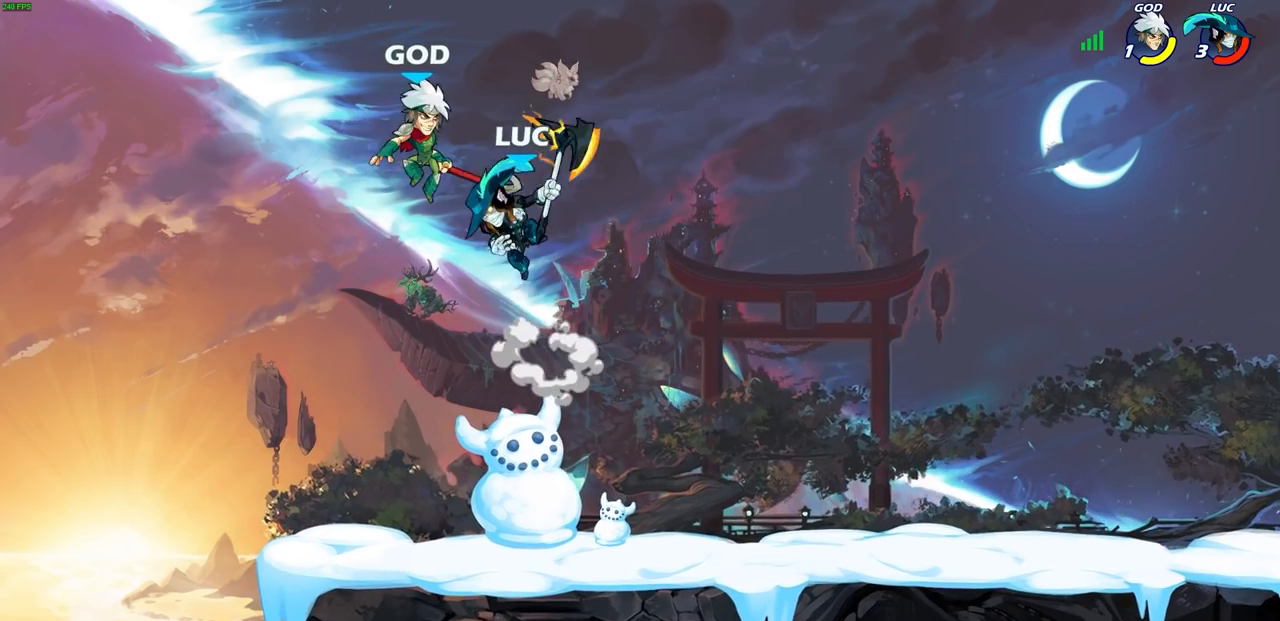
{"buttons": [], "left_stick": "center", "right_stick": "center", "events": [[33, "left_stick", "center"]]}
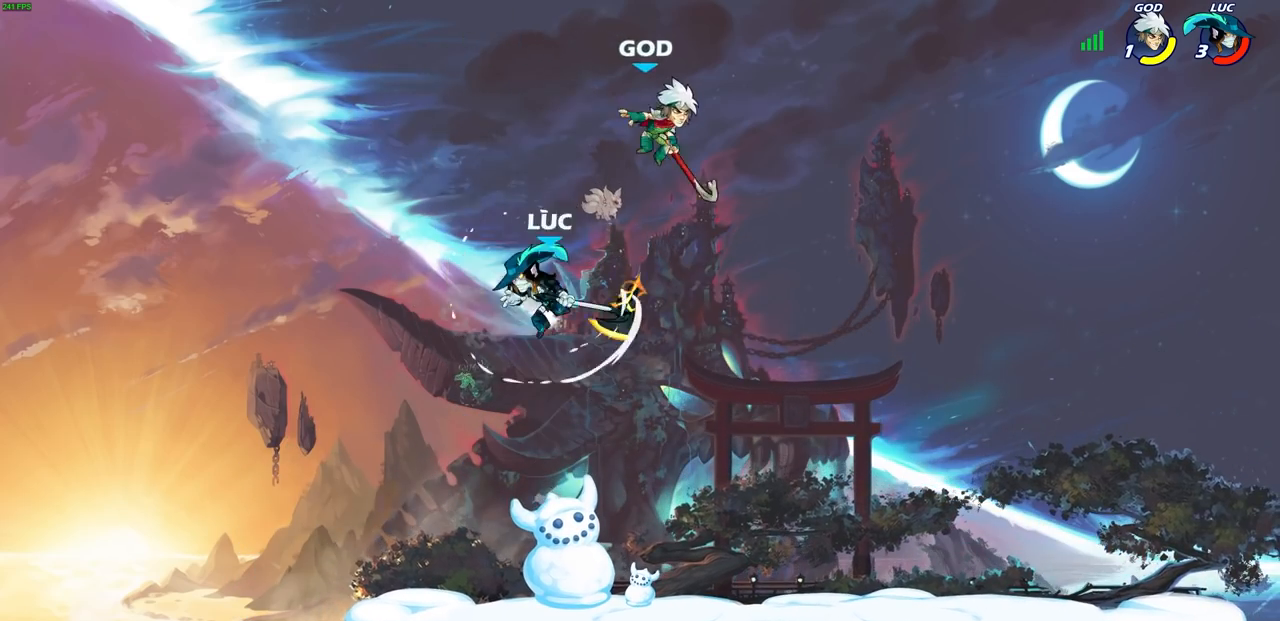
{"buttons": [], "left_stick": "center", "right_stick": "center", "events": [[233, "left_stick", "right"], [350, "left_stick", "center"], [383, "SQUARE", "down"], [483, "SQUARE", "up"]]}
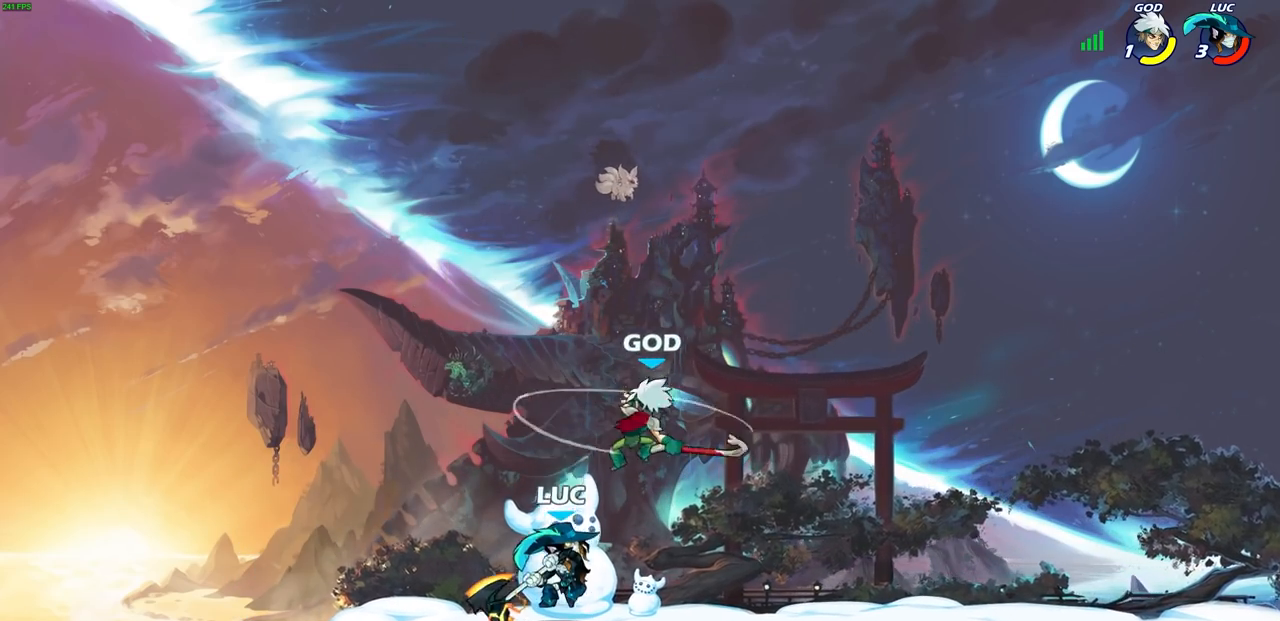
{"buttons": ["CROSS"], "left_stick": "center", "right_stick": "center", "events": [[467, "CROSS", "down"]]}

Exercise details: Your answer must be the full listing, reproduced word for word, without its pictures.

Result below:
{"buttons": [], "left_stick": "center", "right_stick": "center", "events": [[33, "left_stick", "center"]]}
{"buttons": [], "left_stick": "center", "right_stick": "center", "events": [[233, "left_stick", "right"], [350, "left_stick", "center"], [383, "SQUARE", "down"], [483, "SQUARE", "up"]]}
{"buttons": ["CROSS"], "left_stick": "center", "right_stick": "center", "events": [[467, "CROSS", "down"]]}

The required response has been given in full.